● **PROBLEM REQUIREMENTS**: Omit the pictures and transcribe every other part of the records exactly.
:: DATA RECORDS ::
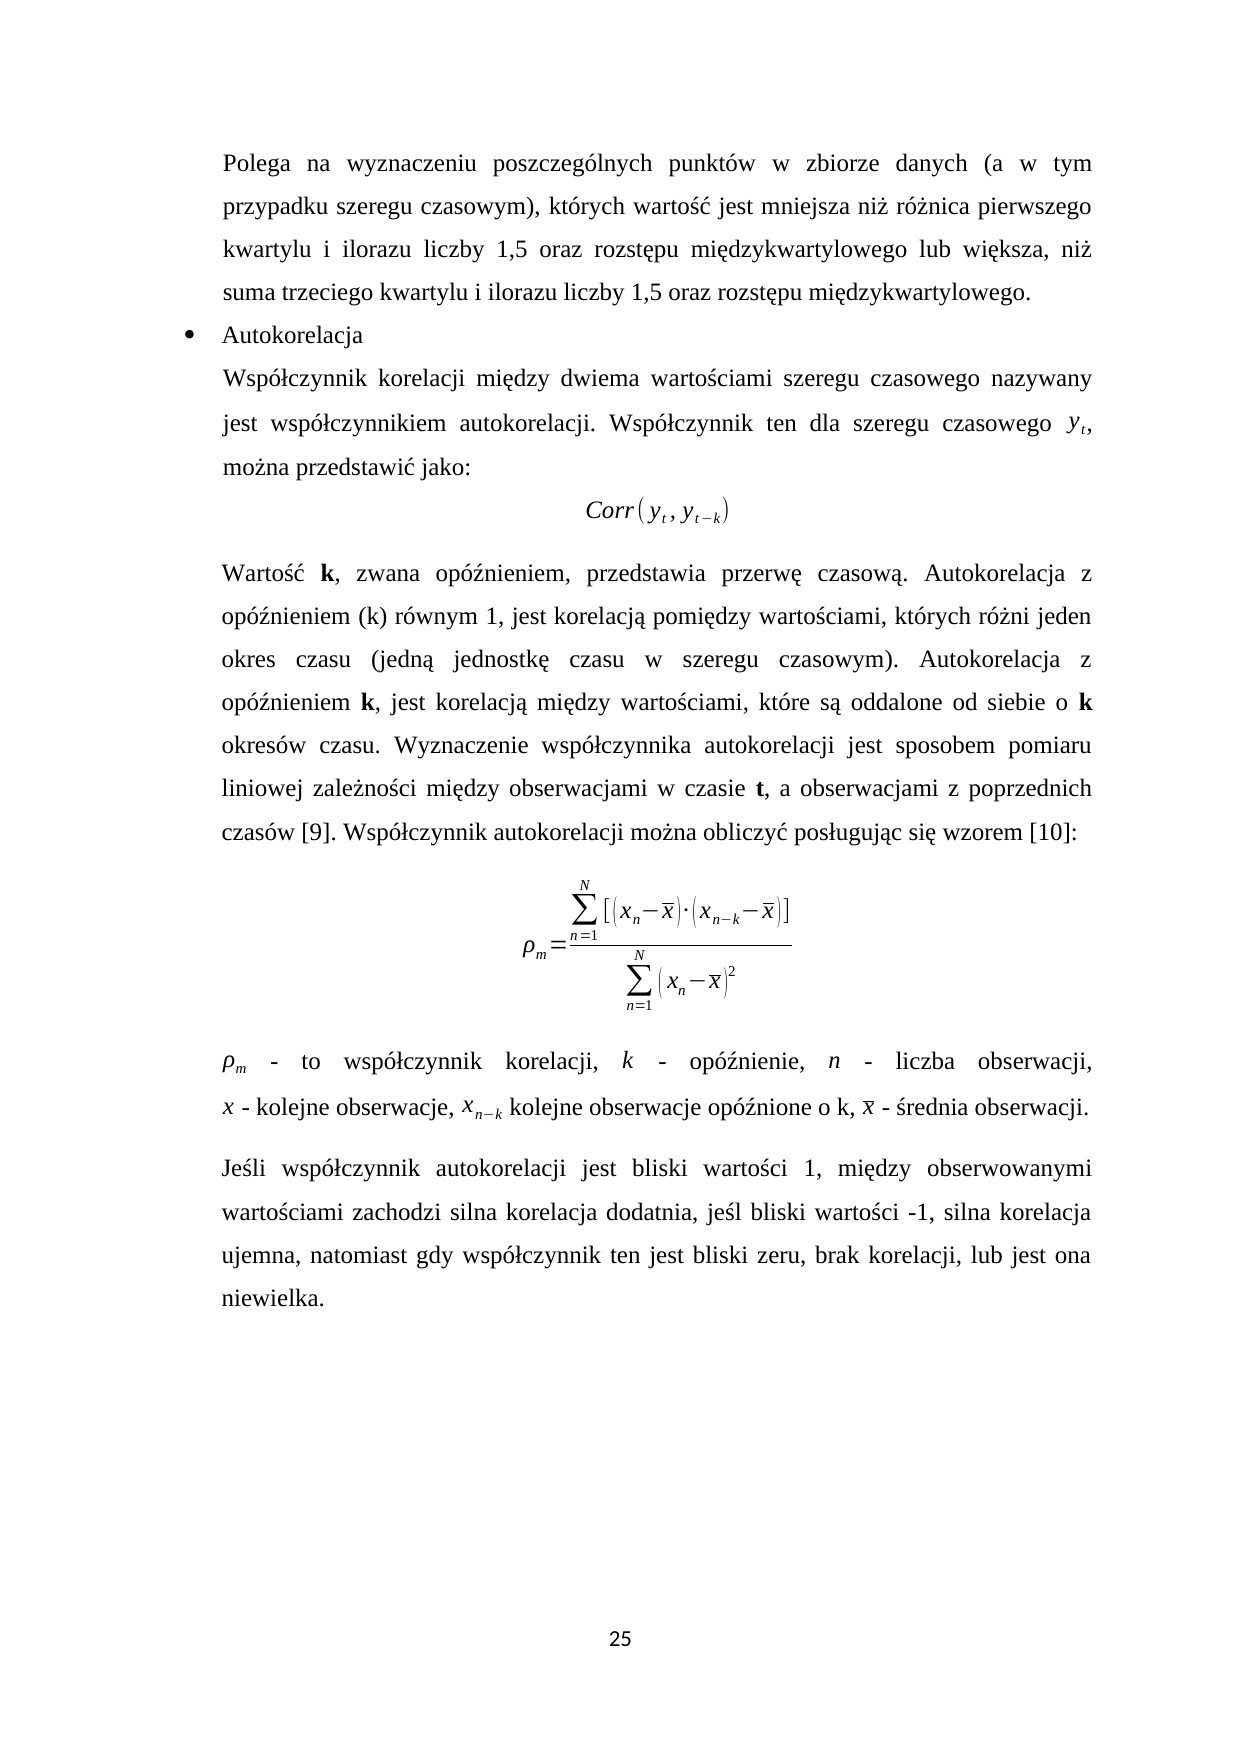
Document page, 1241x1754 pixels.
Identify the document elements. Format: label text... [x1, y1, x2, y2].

text - to współczynnik korelacji, - opóźnienie, - liczba obserwacji, - kolejne obserwacje, kolejne obserwacje opóźnione o k, - średnia obserwacji. [221, 1045, 1093, 1122]
list Współczynnik korelacji między dwiema wartościami szeregu czasowego nazywany jest współczynnikiem autokorelacji. Współczynnik ten dla szeregu czasowego , można przedstawić jako: [223, 363, 1093, 481]
list Autokorelacja [185, 320, 1093, 349]
text Jeśli współczynnik autokorelacji jest bliski wartości 1, między obserwowanymi wartościami zachodzi silna korelacja dodatnia, jeśl bliski wartości -1, silna korelacja ujemna, natomiast gdy współczynnik ten jest bliski zeru, brak korelacji, lub jest ona niewielka. [221, 1153, 1093, 1312]
list Polega na wyznaczeniu poszczególnych punktów w zbiorze danych (a w tym przypadku szeregu czasowym), których wartość jest mniejsza niż różnica pierwszego kwartylu i ilorazu liczby 1,5 oraz rozstępu międzykwartylowego lub większa, niż suma trzeciego kwartylu i ilorazu liczby 1,5 oraz rozstępu międzykwartylowego. [223, 148, 1093, 306]
text Wartość k, zwana opóźnieniem, przedstawia przerwę czasową. Autokorelacja z opóźnieniem (k) równym 1, jest korelacją pomiędzy wartościami, których różni jeden okres czasu (jedną jednostkę czasu w szeregu czasowym). Autokorelacja z opóźnieniem k, jest korelacją między wartościami, które są oddalone od siebie o k okresów czasu. Wyznaczenie współczynnika autokorelacji jest sposobem pomiaru liniowej zależności między obserwacjami w czasie t, a obserwacjami z poprzednich czasów [9]. Współczynnik autokorelacji można obliczyć posługując się wzorem [10]: [221, 558, 1093, 845]
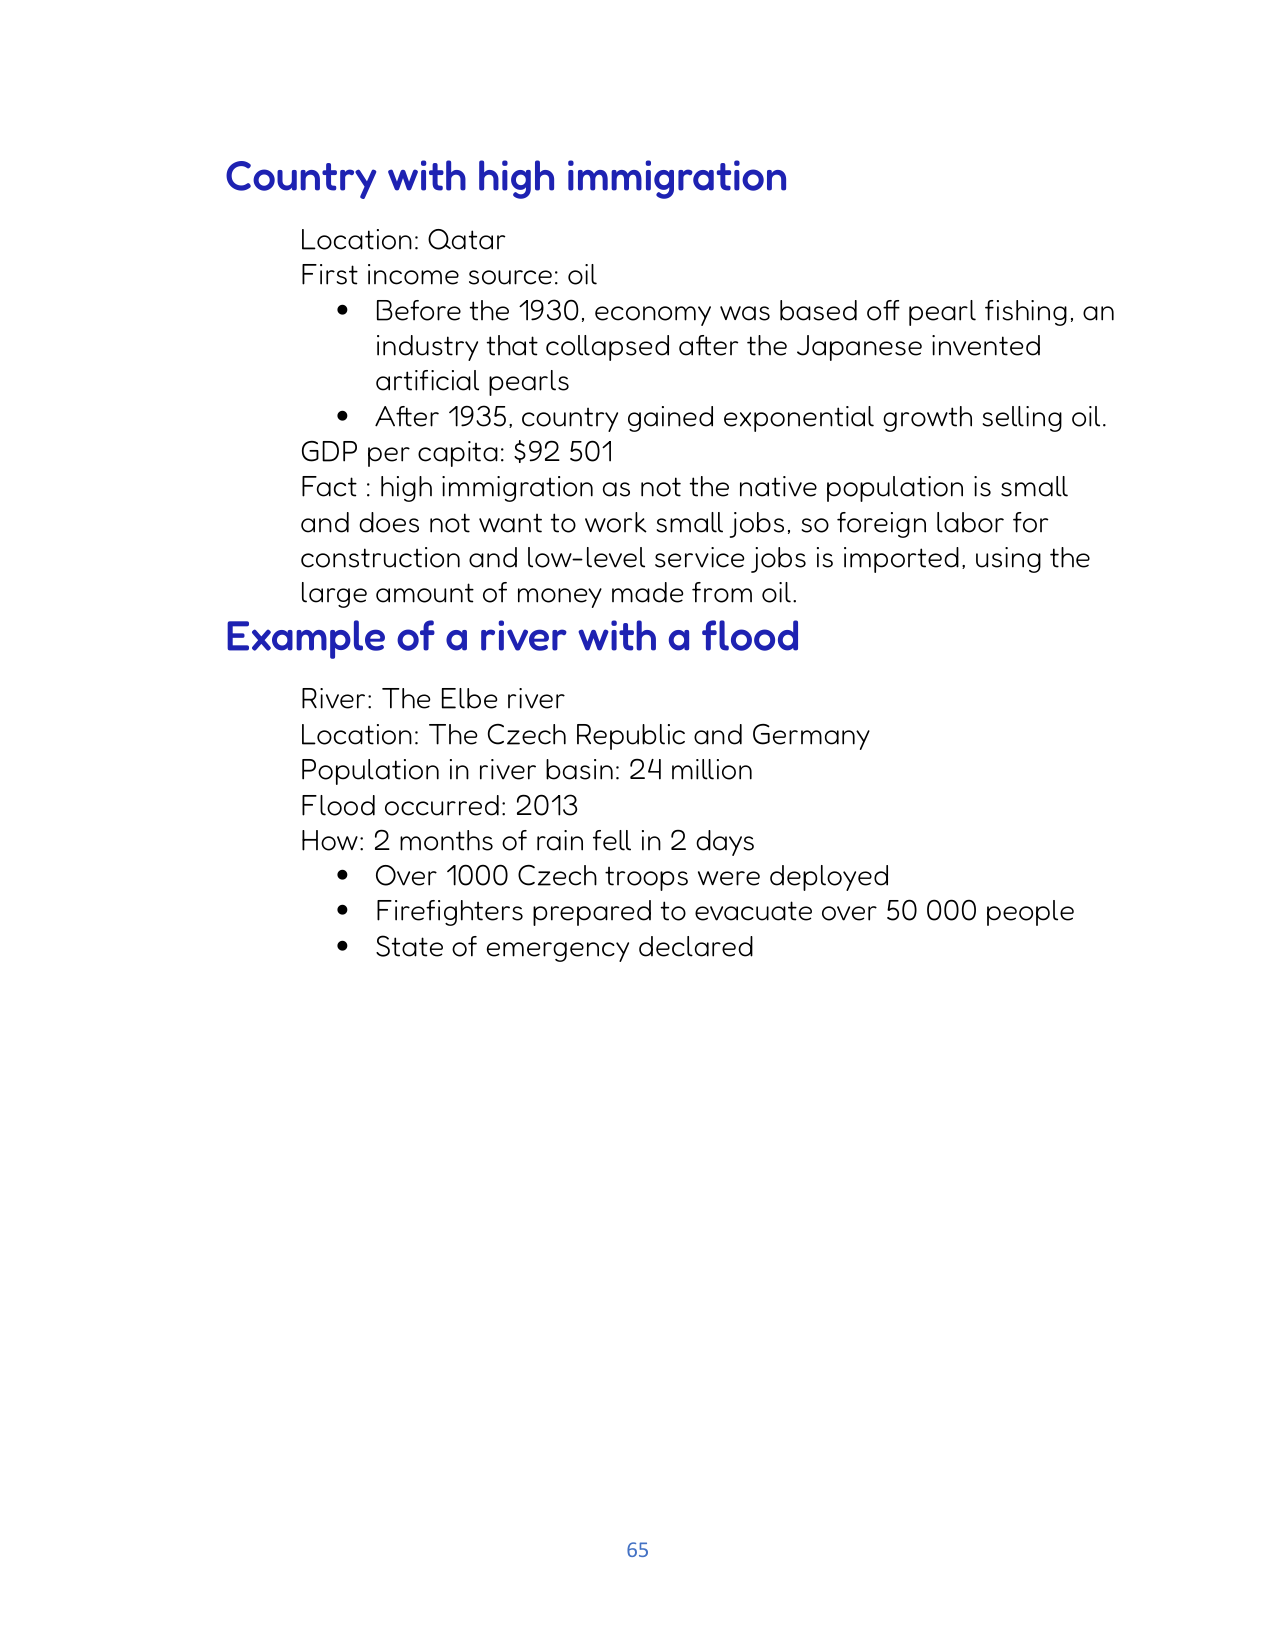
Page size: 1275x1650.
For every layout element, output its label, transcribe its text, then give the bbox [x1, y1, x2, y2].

list State of emergency declared [337, 928, 1125, 963]
list Over 1000 Czech troops were deployed [337, 857, 1125, 892]
text Location: The Czech Republic and Germany [300, 716, 1125, 751]
text River: The Elbe river [300, 681, 1125, 716]
text Fact : high immigration as not the native population is small and does not want to work small jobs, so foreign labor for construction and low-level service jobs is imported, using the large amount of money made from oil. [300, 468, 1125, 609]
text First income source: oil [300, 256, 1125, 292]
text Flood occurred: 2013 [300, 786, 1125, 822]
text How: 2 months of rain fell in 2 days [300, 822, 1125, 857]
text GDP per capita: $92 501 [300, 433, 1125, 468]
subtitle Example of a river with a flood [225, 609, 1125, 660]
text Population in river basin: 24 million [300, 751, 1125, 786]
list Before the 1930, economy was based off pearl fishing, an industry that collapsed after the Japanese invented artificial pearls [337, 292, 1125, 398]
text Location: Qatar [300, 221, 1125, 256]
list After 1935, country gained exponential growth selling oil. [337, 398, 1125, 433]
subtitle Country with high immigration [225, 150, 1125, 200]
list Firefighters prepared to evacuate over 50 000 people [337, 892, 1125, 928]
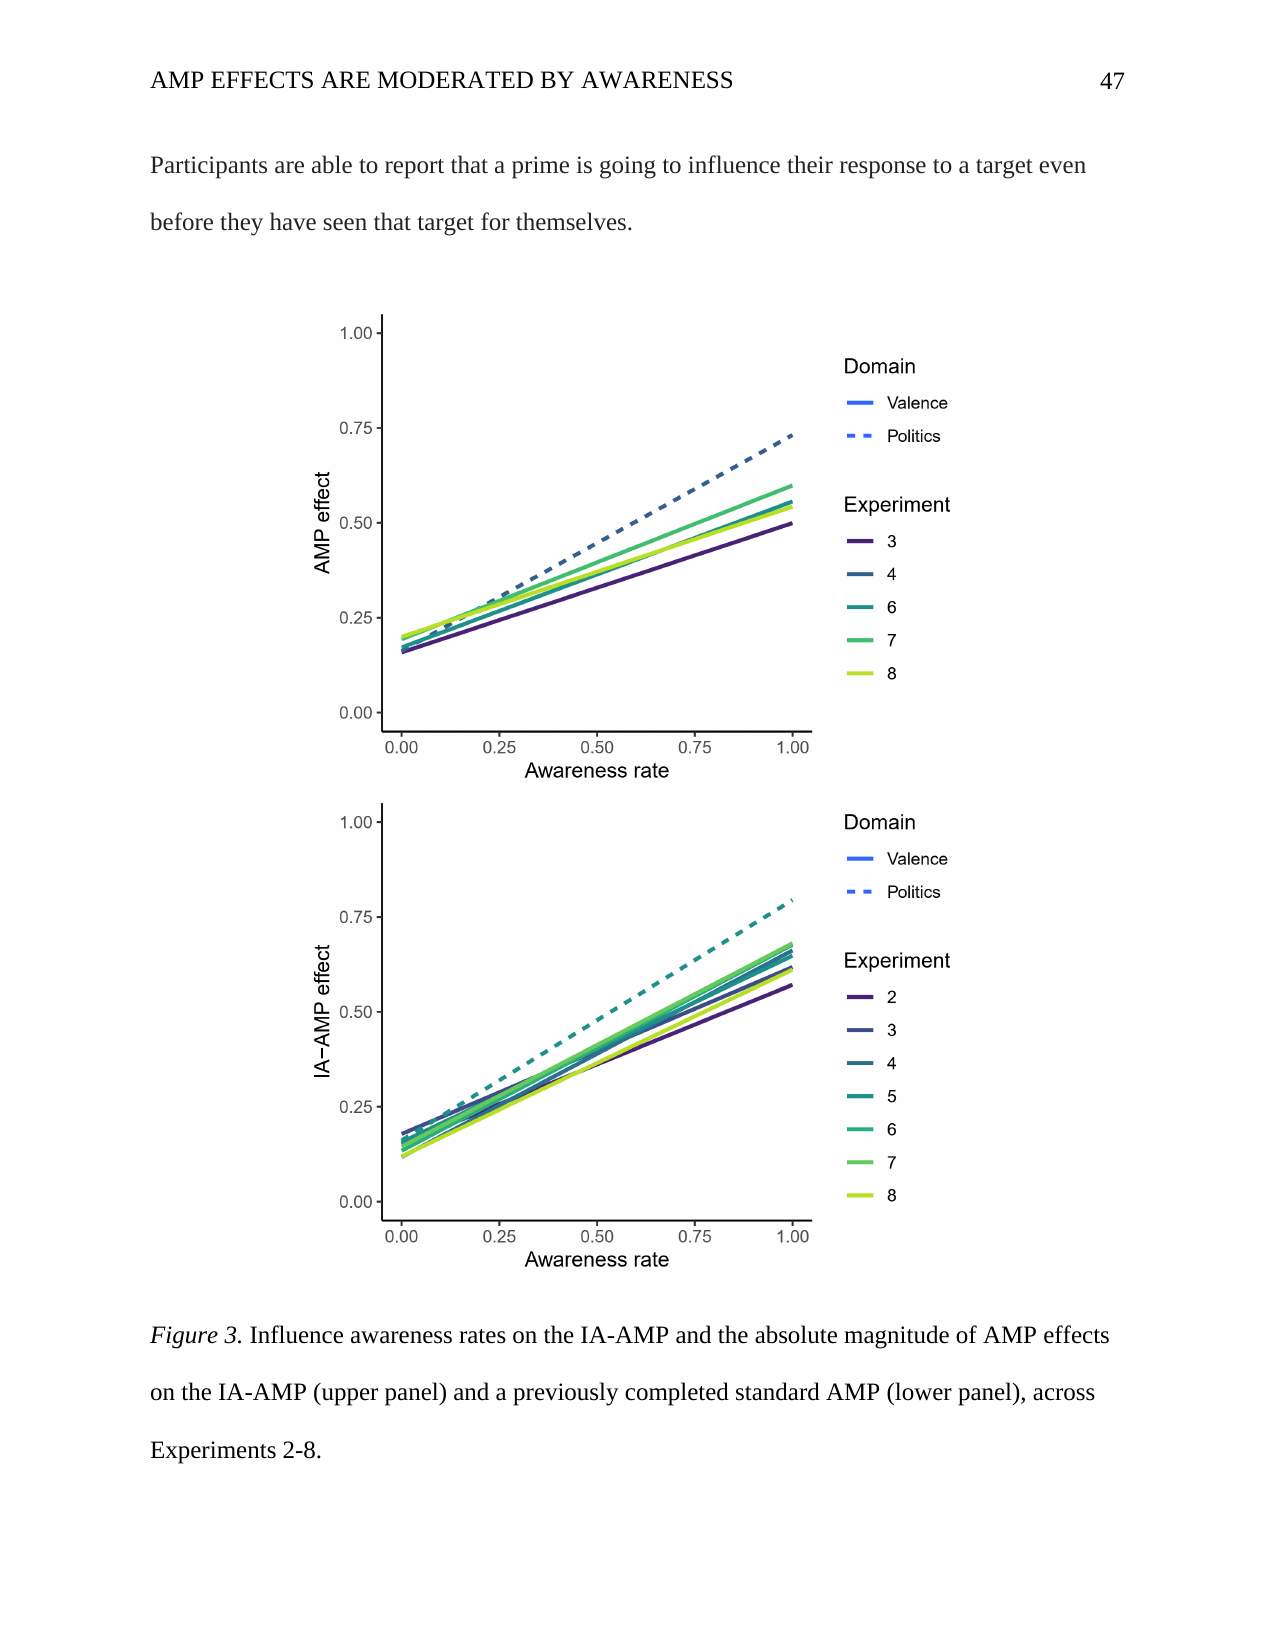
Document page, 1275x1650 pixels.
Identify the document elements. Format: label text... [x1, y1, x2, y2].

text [150, 150, 1125, 236]
text Figure 3. Influence awareness rates on the IA-AMP and the absolute magnitude of AMP effects on the IA-AMP (upper panel) and a previously completed standard AMP (lower panel), across Experiments 2-8. [150, 1320, 1125, 1464]
picture [293, 293, 982, 1292]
:::
● **RESPONSE BOX**:
Document page, 1241x1754 pixels.
Identify the document elements. Format: label text... [x1, y1, x2, y2].

text - to współczynnik korelacji, - opóźnienie, - liczba obserwacji, - kolejne obserwacje, kolejne obserwacje opóźnione o k, - średnia obserwacji. [221, 1045, 1093, 1122]
list Współczynnik korelacji między dwiema wartościami szeregu czasowego nazywany jest współczynnikiem autokorelacji. Współczynnik ten dla szeregu czasowego , można przedstawić jako: [223, 363, 1093, 481]
list Autokorelacja [185, 320, 1093, 349]
text Jeśli współczynnik autokorelacji jest bliski wartości 1, między obserwowanymi wartościami zachodzi silna korelacja dodatnia, jeśl bliski wartości -1, silna korelacja ujemna, natomiast gdy współczynnik ten jest bliski zeru, brak korelacji, lub jest ona niewielka. [221, 1153, 1093, 1312]
list Polega na wyznaczeniu poszczególnych punktów w zbiorze danych (a w tym przypadku szeregu czasowym), których wartość jest mniejsza niż różnica pierwszego kwartylu i ilorazu liczby 1,5 oraz rozstępu międzykwartylowego lub większa, niż suma trzeciego kwartylu i ilorazu liczby 1,5 oraz rozstępu międzykwartylowego. [223, 148, 1093, 306]
text Wartość k, zwana opóźnieniem, przedstawia przerwę czasową. Autokorelacja z opóźnieniem (k) równym 1, jest korelacją pomiędzy wartościami, których różni jeden okres czasu (jedną jednostkę czasu w szeregu czasowym). Autokorelacja z opóźnieniem k, jest korelacją między wartościami, które są oddalone od siebie o k okresów czasu. Wyznaczenie współczynnika autokorelacji jest sposobem pomiaru liniowej zależności między obserwacjami w czasie t, a obserwacjami z poprzednich czasów [9]. Współczynnik autokorelacji można obliczyć posługując się wzorem [10]: [221, 558, 1093, 845]
Page size: 1275x1650.
For every layout element, output its label, transcribe its text, then give the bbox [x1, y1, x2, y2].

list State of emergency declared [337, 928, 1125, 963]
list Over 1000 Czech troops were deployed [337, 857, 1125, 892]
text Location: The Czech Republic and Germany [300, 716, 1125, 751]
text River: The Elbe river [300, 681, 1125, 716]
text Fact : high immigration as not the native population is small and does not want to work small jobs, so foreign labor for construction and low-level service jobs is imported, using the large amount of money made from oil. [300, 468, 1125, 609]
text First income source: oil [300, 256, 1125, 292]
text Flood occurred: 2013 [300, 786, 1125, 822]
text How: 2 months of rain fell in 2 days [300, 822, 1125, 857]
text GDP per capita: $92 501 [300, 433, 1125, 468]
subtitle Example of a river with a flood [225, 609, 1125, 660]
text Population in river basin: 24 million [300, 751, 1125, 786]
list Before the 1930, economy was based off pearl fishing, an industry that collapsed after the Japanese invented artificial pearls [337, 292, 1125, 398]
text Location: Qatar [300, 221, 1125, 256]
list After 1935, country gained exponential growth selling oil. [337, 398, 1125, 433]
subtitle Country with high immigration [225, 150, 1125, 200]
list Firefighters prepared to evacuate over 50 000 people [337, 892, 1125, 928]
Document page, 1275x1650 pixels.
Identify the document elements. Format: label text... [x1, y1, x2, y2].

text [150, 150, 1125, 236]
text Figure 3. Influence awareness rates on the IA-AMP and the absolute magnitude of AMP effects on the IA-AMP (upper panel) and a previously completed standard AMP (lower panel), across Experiments 2-8. [150, 1320, 1125, 1464]
picture [293, 293, 982, 1292]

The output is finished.